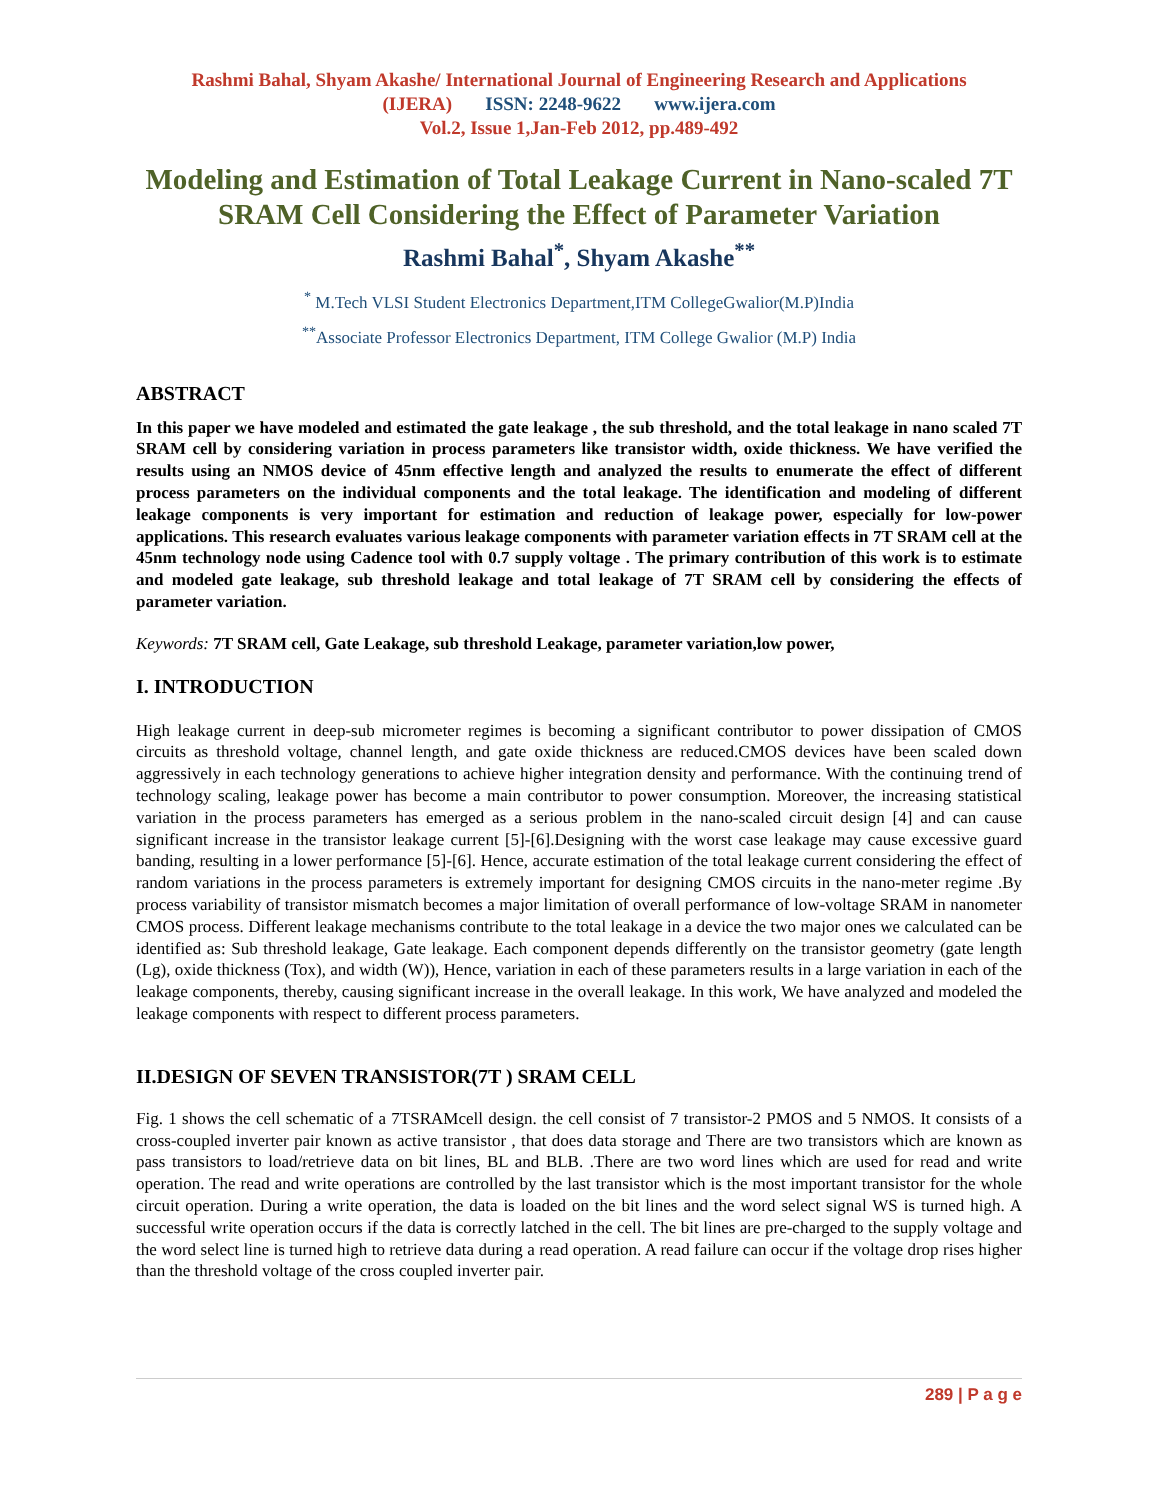Rashmi Bahal, Shyam Akashe/ International Journal of Engineering Research and Applications
(IJERA) ISSN: 2248-9622 www.ijera.com
Vol.2, Issue 1,Jan-Feb 2012, pp.489-492
Modeling and Estimation of Total Leakage Current in Nano-scaled 7T SRAM Cell Considering the Effect of Parameter Variation
Rashmi Bahal<sup>*</sup>, Shyam Akashe<sup>**</sup>
<sup>*</sup> M.Tech VLSI Student Electronics Department,ITM CollegeGwalior(M.P)India
<sup>**</sup> Associate Professor Electronics Department, ITM College Gwalior (M.P) India
ABSTRACT
In this paper we have modeled and estimated the gate leakage , the sub threshold, and the total leakage in nano scaled 7T SRAM cell by considering variation in process parameters like transistor width, oxide thickness. We have verified the results using an NMOS device of 45nm effective length and analyzed the results to enumerate the effect of different process parameters on the individual components and the total leakage. The identification and modeling of different leakage components is very important for estimation and reduction of leakage power, especially for low-power applications. This research evaluates various leakage components with parameter variation effects in 7T SRAM cell at the 45nm technology node using Cadence tool with 0.7 supply voltage . The primary contribution of this work is to estimate and modeled gate leakage, sub threshold leakage and total leakage of 7T SRAM cell by considering the effects of parameter variation.
Keywords: 7T SRAM cell, Gate Leakage, sub threshold Leakage, parameter variation,low power,
I. INTRODUCTION
High leakage current in deep-sub micrometer regimes is becoming a significant contributor to power dissipation of CMOS circuits as threshold voltage, channel length, and gate oxide thickness are reduced.CMOS devices have been scaled down aggressively in each technology generations to achieve higher integration density and performance. With the continuing trend of technology scaling, leakage power has become a main contributor to power consumption. Moreover, the increasing statistical variation in the process parameters has emerged as a serious problem in the nano-scaled circuit design [4] and can cause significant increase in the transistor leakage current [5]-[6].Designing with the worst case leakage may cause excessive guard banding, resulting in a lower performance [5]-[6]. Hence, accurate estimation of the total leakage current considering the effect of random variations in the process parameters is extremely important for designing CMOS circuits in the nano-meter regime .By process variability of transistor mismatch becomes a major limitation of overall performance of low-voltage SRAM in nanometer CMOS process. Different leakage mechanisms contribute to the total leakage in a device the two major ones we calculated can be identified as: Sub threshold leakage, Gate leakage. Each component depends differently on the transistor geometry (gate length (Lg), oxide thickness (Tox), and width (W)), Hence, variation in each of these parameters results in a large variation in each of the leakage components, thereby, causing significant increase in the overall leakage. In this work, We have analyzed and modeled the leakage components with respect to different process parameters.
II.DESIGN OF SEVEN TRANSISTOR(7T ) SRAM CELL
Fig. 1 shows the cell schematic of a 7TSRAMcell design. the cell consist of 7 transistor-2 PMOS and 5 NMOS. It consists of a cross-coupled inverter pair known as active transistor , that does data storage and There are two transistors which are known as pass transistors to load/retrieve data on bit lines, BL and BLB. .There are two word lines which are used for read and write operation. The read and write operations are controlled by the last transistor which is the most important transistor for the whole circuit operation. During a write operation, the data is loaded on the bit lines and the word select signal WS is turned high. A successful write operation occurs if the data is correctly latched in the cell. The bit lines are pre-charged to the supply voltage and the word select line is turned high to retrieve data during a read operation. A read failure can occur if the voltage drop rises higher than the threshold voltage of the cross coupled inverter pair.
289 | P a g e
+++
About this task. Drop every picture, then write out the remaining entries above exactly as they appear.

Solution for this task.
Rashmi Bahal, Shyam Akashe/ International Journal of Engineering Research and Applications
(IJERA) ISSN: 2248-9622 www.ijera.com
Vol.2, Issue 1,Jan-Feb 2012, pp.489-492
Modeling and Estimation of Total Leakage Current in Nano-scaled 7T SRAM Cell Considering the Effect of Parameter Variation
Rashmi Bahal<sup>*</sup>, Shyam Akashe<sup>**</sup>
<sup>*</sup> M.Tech VLSI Student Electronics Department,ITM CollegeGwalior(M.P)India
<sup>**</sup> Associate Professor Electronics Department, ITM College Gwalior (M.P) India
ABSTRACT
In this paper we have modeled and estimated the gate leakage , the sub threshold, and the total leakage in nano scaled 7T SRAM cell by considering variation in process parameters like transistor width, oxide thickness. We have verified the results using an NMOS device of 45nm effective length and analyzed the results to enumerate the effect of different process parameters on the individual components and the total leakage. The identification and modeling of different leakage components is very important for estimation and reduction of leakage power, especially for low-power applications. This research evaluates various leakage components with parameter variation effects in 7T SRAM cell at the 45nm technology node using Cadence tool with 0.7 supply voltage . The primary contribution of this work is to estimate and modeled gate leakage, sub threshold leakage and total leakage of 7T SRAM cell by considering the effects of parameter variation.
Keywords: 7T SRAM cell, Gate Leakage, sub threshold Leakage, parameter variation,low power,
I. INTRODUCTION
High leakage current in deep-sub micrometer regimes is becoming a significant contributor to power dissipation of CMOS circuits as threshold voltage, channel length, and gate oxide thickness are reduced.CMOS devices have been scaled down aggressively in each technology generations to achieve higher integration density and performance. With the continuing trend of technology scaling, leakage power has become a main contributor to power consumption. Moreover, the increasing statistical variation in the process parameters has emerged as a serious problem in the nano-scaled circuit design [4] and can cause significant increase in the transistor leakage current [5]-[6].Designing with the worst case leakage may cause excessive guard banding, resulting in a lower performance [5]-[6]. Hence, accurate estimation of the total leakage current considering the effect of random variations in the process parameters is extremely important for designing CMOS circuits in the nano-meter regime .By process variability of transistor mismatch becomes a major limitation of overall performance of low-voltage SRAM in nanometer CMOS process. Different leakage mechanisms contribute to the total leakage in a device the two major ones we calculated can be identified as: Sub threshold leakage, Gate leakage. Each component depends differently on the transistor geometry (gate length (Lg), oxide thickness (Tox), and width (W)), Hence, variation in each of these parameters results in a large variation in each of the leakage components, thereby, causing significant increase in the overall leakage. In this work, We have analyzed and modeled the leakage components with respect to different process parameters.
II.DESIGN OF SEVEN TRANSISTOR(7T ) SRAM CELL
Fig. 1 shows the cell schematic of a 7TSRAMcell design. the cell consist of 7 transistor-2 PMOS and 5 NMOS. It consists of a cross-coupled inverter pair known as active transistor , that does data storage and There are two transistors which are known as pass transistors to load/retrieve data on bit lines, BL and BLB. .There are two word lines which are used for read and write operation. The read and write operations are controlled by the last transistor which is the most important transistor for the whole circuit operation. During a write operation, the data is loaded on the bit lines and the word select signal WS is turned high. A successful write operation occurs if the data is correctly latched in the cell. The bit lines are pre-charged to the supply voltage and the word select line is turned high to retrieve data during a read operation. A read failure can occur if the voltage drop rises higher than the threshold voltage of the cross coupled inverter pair.
289 | P a g e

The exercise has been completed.